# [DIRECTIONS]
Can you render the lines from the one containing "Distribución de visas" through the one containing "Todos os dias, você" as a numbered list, skipping any blank lines?

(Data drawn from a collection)
-- Opening Marker --
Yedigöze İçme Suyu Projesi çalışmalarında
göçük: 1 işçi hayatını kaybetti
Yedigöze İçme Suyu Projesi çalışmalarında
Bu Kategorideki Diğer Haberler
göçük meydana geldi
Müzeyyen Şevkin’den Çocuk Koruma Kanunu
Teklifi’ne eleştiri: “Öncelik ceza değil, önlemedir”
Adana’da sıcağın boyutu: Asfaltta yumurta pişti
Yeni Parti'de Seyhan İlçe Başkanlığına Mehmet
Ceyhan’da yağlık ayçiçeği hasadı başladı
-- Closing Marker --
-- Opening Marker --
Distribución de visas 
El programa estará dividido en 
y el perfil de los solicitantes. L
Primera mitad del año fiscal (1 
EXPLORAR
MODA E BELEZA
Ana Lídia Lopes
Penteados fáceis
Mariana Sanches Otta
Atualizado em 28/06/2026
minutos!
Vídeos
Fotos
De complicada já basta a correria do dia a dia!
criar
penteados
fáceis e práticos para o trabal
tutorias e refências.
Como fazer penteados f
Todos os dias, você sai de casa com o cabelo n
-- Closing Marker --
# [RESULT OF THE TASK]
1. Distribución de visas 
2. El programa estará dividido en 
3. y el perfil de los solicitantes. L
4. Primera mitad del año fiscal (1 
5. EXPLORAR
6. MODA E BELEZA
7. Ana Lídia Lopes
8. Penteados fáceis
9. Mariana Sanches Otta
10. Atualizado em 28/06/2026
11. minutos!
12. Vídeos
13. Fotos
14. De complicada já basta a correria do dia a dia!
15. criar
16. penteados
17. fáceis e práticos para o trabal
18. tutorias e refências.
19. Como fazer penteados f
20. Todos os dias, você sai de casa com o cabelo n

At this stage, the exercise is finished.